Instruções de trabalho ▸ Pode transcrever, sem mudar nada, o trecho da crônica sobre a visita à casa de Maria do Céu que começa nas palavras "- Pois óia que" e vai até depois de "tanteira de queixas."?

Trecho do texto ▸
Astemísia: Artemisia vulgaris. Foto: Marcos Guião

Depois de quase uma hora de caminhada debaixo de um céu carregado de nuvens e uma eventual lubrina, me dei com a casa de Maria do Céu escondida dentro de um capão de mata que enfeita a baixada em derredor do Córrego Limoeiro.

Na latição da cachorrada ela surgiu na varanda e já se deslindrou em afetos e mimos do tipo de mãe recebendo filho apartado. Seu rosto corado e enfeitado pelos olhos negros e sorriso aberto dava conta da alegria e da acolhida sincera da qual me fazia sentir um seu.

Pois a coisa ali só deu seu começo e no contínuo fui conduzido até a cozinha, enquanto respondia à perguntação sobre meus meninos, minha mulher, o roçado e um ou outro amigo comum. Nem bem me sentei no pesado banco situado debaixo da janela, surgiu como por encanto um café fumegante enquanto as quitandas foram saltando de latas e vasilhas escondidas por todo canto. Aquilo sim era uma acolhida.

Relaxado, fui esticando conversa atoamente, até que surgiu na porta uma mucinha nova, de olhar avexado e delicadas mãos que procuravam um lugar de alento, sem sucesso. Apresentada, fiquei sabendo se tratar de Marinalva, filha mais nova de Zé Pequeno, que tava por ali uns dias na buscação de conforto para seus males femininos. Essa coisa de doente se mudar pra casa de Maria do Céu na cata de tratamento era fato continuado, mas num quis encabular a mocinha e esperei ela se desgarrar pra assuntar melhor o que tava se passando. Maria já tava com o almoço adiantado e enquanto ia mexendo numa panela ou outra, deu de me contar o ocorrido.

- Pois óia que cumadre Cleonice teve aqui pra me dá conta dos ocorridos com Marinalva nos últimos tempos. De pocos mês pra cá ela deu de arruinar os sentidos, foi ficando descabeceada, numa nervusia sem base. Muito nova, as regras dela se deram de consumir, a barriga danificada com muita cólica, as tripa dilorida e por aí se vai. Cleonice, que é madrinha, vendo esse desconforto todo deu ponto de trazer ela pra cá e agora ela já se vai se aprumando. Daqui uns dias já mando ela pra trás, gasta poco tempo. Indaguei qual foi o tratamento adotado pra resolver essa tanteira de queixas. 

- A principal é a artemísia (Artemisia vulgaris), essa plantinha pratiada que se vê aí no derredor da horta. O chá inté que é ruim, mas é bão demais de resultado. Enquanto ela enxugava as mãos sentada num canto da cozinha, seu olhar vagueou na fumaça do fogão e deu de falar manso.

- Tenho levado ela pra tumá uns banhos no córgo pra esparicê, saí um poco dessa cisma. A vida é uma lindeza, um milagre que abre suas cortina todo dia e a gente num põe reparo. Tem que se abrir os zói pra se vê o assombro que é um céu estrelado, a alegria das flô com a chegada dessa chuvadinha, a combinação das cor das pena dos passarim...

Ali ela ficou um tempo e eu nem me mexi pra num bulir com tamanho encantamento de suas palavras. Mais uma vez aprendi na simplicidade daquela situação que cuidar é muito mais que só dar um remédio.

Inté a próxima lua!


(*) Jornalista e consultor em plantas medicinais.

Entradas registradas ▸
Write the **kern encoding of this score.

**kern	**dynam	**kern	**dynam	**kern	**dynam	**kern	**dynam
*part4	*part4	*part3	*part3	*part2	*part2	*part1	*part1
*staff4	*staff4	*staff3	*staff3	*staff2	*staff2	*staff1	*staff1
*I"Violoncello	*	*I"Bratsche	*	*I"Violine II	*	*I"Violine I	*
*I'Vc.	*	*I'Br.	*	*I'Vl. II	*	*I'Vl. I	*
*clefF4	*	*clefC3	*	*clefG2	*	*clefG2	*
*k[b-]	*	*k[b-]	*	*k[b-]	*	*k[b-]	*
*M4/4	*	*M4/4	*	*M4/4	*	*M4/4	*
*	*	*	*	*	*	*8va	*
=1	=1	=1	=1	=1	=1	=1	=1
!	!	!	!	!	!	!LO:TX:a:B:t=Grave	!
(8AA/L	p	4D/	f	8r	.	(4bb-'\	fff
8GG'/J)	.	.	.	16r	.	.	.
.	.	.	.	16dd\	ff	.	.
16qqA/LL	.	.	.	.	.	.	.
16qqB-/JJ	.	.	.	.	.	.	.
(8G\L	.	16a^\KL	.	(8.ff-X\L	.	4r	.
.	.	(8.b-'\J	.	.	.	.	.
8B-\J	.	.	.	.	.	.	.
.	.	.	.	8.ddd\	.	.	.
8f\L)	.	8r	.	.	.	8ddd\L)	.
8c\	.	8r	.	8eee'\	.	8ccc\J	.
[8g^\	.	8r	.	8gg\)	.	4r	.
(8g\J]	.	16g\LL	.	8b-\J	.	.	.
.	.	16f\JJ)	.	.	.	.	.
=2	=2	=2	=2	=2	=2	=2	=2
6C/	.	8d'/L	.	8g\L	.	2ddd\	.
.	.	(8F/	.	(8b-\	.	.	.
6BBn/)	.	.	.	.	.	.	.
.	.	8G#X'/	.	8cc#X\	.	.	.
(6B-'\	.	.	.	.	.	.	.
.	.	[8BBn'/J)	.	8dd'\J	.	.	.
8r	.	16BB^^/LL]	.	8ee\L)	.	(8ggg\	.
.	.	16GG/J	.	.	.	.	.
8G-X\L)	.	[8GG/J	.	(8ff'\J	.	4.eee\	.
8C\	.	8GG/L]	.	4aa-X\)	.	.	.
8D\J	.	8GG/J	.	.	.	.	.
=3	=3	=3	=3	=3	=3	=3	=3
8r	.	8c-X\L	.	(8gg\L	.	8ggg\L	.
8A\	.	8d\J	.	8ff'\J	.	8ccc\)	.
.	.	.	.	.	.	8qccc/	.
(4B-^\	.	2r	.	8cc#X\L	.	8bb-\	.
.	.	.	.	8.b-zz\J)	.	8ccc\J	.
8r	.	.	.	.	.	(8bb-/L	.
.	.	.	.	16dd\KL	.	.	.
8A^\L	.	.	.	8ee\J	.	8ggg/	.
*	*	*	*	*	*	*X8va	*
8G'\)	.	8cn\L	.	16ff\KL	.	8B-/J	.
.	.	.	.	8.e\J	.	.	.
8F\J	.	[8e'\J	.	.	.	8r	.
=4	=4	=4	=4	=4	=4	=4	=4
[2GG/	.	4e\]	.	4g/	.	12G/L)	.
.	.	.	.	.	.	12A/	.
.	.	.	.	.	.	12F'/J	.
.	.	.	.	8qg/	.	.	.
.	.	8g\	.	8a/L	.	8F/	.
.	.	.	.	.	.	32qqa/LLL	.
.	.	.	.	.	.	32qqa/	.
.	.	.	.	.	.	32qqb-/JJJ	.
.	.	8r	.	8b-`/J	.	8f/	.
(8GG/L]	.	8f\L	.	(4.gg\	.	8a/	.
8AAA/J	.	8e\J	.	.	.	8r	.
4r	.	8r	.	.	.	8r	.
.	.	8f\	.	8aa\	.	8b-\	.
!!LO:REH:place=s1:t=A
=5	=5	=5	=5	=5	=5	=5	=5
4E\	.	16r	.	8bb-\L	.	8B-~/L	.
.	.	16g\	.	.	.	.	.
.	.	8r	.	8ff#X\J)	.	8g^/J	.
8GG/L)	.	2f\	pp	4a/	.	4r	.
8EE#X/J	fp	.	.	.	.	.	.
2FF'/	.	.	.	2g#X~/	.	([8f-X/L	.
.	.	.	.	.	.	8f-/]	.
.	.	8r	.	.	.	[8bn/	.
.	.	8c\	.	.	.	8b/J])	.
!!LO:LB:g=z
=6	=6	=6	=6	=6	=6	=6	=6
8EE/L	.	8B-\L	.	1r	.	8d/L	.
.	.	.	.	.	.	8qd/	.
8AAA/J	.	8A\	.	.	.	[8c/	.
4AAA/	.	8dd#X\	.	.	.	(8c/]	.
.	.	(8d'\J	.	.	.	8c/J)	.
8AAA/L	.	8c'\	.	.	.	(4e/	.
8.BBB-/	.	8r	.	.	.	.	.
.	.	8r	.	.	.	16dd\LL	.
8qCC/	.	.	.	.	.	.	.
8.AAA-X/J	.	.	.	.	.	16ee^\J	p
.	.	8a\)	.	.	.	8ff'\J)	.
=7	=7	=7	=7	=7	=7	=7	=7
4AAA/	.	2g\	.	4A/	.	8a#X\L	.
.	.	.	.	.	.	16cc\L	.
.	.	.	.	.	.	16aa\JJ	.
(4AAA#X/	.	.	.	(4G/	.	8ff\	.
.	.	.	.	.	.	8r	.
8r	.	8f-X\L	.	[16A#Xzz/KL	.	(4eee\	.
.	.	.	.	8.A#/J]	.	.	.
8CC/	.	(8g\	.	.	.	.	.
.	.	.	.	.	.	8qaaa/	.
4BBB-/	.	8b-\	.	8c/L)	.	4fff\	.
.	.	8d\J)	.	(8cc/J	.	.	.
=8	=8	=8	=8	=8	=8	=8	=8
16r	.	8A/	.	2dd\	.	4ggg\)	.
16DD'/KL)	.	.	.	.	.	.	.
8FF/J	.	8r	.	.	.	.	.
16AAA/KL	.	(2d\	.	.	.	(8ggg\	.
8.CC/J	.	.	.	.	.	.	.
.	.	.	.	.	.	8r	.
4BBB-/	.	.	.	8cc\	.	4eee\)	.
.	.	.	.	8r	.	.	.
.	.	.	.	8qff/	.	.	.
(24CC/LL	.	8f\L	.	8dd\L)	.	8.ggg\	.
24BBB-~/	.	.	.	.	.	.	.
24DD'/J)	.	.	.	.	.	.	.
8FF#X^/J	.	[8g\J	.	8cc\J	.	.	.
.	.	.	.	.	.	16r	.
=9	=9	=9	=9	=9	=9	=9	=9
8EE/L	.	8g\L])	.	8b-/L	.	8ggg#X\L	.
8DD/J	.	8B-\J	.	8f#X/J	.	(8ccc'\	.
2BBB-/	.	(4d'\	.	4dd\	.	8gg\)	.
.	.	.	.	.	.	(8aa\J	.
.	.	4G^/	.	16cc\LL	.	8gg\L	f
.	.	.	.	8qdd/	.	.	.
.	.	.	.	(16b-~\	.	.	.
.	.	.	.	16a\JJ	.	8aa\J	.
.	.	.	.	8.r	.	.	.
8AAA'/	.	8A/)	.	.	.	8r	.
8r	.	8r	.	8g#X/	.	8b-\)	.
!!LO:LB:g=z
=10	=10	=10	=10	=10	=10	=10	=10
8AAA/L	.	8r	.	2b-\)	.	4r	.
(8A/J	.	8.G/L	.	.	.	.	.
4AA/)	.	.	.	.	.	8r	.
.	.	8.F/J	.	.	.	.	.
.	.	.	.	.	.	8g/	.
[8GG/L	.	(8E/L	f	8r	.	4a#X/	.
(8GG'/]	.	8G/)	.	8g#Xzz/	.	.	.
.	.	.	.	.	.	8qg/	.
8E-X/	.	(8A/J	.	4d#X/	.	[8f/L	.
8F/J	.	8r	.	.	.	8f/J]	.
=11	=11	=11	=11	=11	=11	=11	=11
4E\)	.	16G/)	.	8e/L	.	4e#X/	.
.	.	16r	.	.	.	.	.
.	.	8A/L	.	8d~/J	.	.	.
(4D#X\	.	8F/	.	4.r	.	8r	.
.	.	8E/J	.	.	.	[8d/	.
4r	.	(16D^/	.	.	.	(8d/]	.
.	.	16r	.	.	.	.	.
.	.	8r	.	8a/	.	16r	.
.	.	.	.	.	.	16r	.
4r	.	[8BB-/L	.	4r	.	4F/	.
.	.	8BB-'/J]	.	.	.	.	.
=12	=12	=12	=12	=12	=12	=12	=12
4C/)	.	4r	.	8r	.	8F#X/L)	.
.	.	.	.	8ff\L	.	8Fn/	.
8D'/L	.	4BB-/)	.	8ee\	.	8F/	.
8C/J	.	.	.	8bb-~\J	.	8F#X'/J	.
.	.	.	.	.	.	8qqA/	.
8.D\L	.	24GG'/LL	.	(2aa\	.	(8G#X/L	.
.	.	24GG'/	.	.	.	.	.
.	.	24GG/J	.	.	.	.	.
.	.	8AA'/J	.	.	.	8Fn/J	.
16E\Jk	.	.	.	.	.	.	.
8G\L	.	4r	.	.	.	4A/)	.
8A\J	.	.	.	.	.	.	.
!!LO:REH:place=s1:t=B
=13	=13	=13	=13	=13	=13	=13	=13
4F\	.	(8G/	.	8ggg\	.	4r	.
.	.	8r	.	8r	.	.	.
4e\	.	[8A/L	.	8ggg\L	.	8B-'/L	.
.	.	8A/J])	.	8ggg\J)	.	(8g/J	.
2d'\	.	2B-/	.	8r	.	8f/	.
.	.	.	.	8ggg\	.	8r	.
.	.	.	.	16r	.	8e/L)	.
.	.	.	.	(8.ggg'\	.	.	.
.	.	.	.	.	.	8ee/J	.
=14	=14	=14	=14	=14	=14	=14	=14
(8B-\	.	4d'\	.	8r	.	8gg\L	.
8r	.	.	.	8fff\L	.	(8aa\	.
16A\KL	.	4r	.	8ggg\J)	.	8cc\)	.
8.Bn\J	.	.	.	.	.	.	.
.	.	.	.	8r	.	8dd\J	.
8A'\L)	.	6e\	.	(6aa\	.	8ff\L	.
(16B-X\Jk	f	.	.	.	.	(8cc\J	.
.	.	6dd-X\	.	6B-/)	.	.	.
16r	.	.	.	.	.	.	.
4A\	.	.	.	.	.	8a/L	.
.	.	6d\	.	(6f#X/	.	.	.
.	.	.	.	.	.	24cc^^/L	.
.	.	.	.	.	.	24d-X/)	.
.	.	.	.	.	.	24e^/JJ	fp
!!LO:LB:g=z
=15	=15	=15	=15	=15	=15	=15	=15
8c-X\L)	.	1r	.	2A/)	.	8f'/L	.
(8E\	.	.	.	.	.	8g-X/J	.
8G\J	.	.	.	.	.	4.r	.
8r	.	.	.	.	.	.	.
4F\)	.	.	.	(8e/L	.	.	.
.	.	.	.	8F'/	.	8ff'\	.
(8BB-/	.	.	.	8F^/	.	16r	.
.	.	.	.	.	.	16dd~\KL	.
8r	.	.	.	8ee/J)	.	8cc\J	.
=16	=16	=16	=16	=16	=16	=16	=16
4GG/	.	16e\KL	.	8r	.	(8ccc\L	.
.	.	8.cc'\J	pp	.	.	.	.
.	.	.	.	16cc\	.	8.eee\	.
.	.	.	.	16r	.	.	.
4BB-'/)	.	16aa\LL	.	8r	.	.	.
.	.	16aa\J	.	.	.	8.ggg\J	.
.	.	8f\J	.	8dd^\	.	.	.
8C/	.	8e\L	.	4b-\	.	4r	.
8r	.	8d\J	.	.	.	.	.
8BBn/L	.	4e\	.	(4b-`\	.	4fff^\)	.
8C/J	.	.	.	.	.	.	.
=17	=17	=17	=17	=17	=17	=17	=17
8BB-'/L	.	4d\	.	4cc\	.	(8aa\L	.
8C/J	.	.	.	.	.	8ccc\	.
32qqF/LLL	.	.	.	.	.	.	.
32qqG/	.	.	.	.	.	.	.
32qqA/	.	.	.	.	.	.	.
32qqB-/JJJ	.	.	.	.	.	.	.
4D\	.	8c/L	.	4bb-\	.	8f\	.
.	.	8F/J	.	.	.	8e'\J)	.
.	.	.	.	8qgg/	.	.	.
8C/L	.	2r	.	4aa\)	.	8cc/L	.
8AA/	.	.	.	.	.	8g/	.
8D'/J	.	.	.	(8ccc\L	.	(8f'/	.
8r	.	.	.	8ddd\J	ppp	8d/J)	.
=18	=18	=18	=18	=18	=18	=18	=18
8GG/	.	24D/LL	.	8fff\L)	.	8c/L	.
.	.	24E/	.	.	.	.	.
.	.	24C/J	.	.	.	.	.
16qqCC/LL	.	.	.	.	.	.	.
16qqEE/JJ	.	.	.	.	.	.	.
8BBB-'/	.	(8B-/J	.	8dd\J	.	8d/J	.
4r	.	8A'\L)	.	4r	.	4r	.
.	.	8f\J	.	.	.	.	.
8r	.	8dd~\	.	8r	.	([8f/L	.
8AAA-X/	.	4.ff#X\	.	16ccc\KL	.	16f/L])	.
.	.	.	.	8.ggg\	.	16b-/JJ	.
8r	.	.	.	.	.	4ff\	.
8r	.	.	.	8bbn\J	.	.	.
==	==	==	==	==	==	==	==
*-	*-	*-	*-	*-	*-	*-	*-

Resolução escrita ▸
- Pois óia que cumadre Cleonice teve aqui pra me dá conta dos ocorridos com Marinalva nos últimos tempos. De pocos mês pra cá ela deu de arruinar os sentidos, foi ficando descabeceada, numa nervusia sem base. Muito nova, as regras dela se deram de consumir, a barriga danificada com muita cólica, as tripa dilorida e por aí se vai. Cleonice, que é madrinha, vendo esse desconforto todo deu ponto de trazer ela pra cá e agora ela já se vai se aprumando. Daqui uns dias já mando ela pra trás, gasta poco tempo. Indaguei qual foi o tratamento adotado pra resolver essa tanteira de queixas.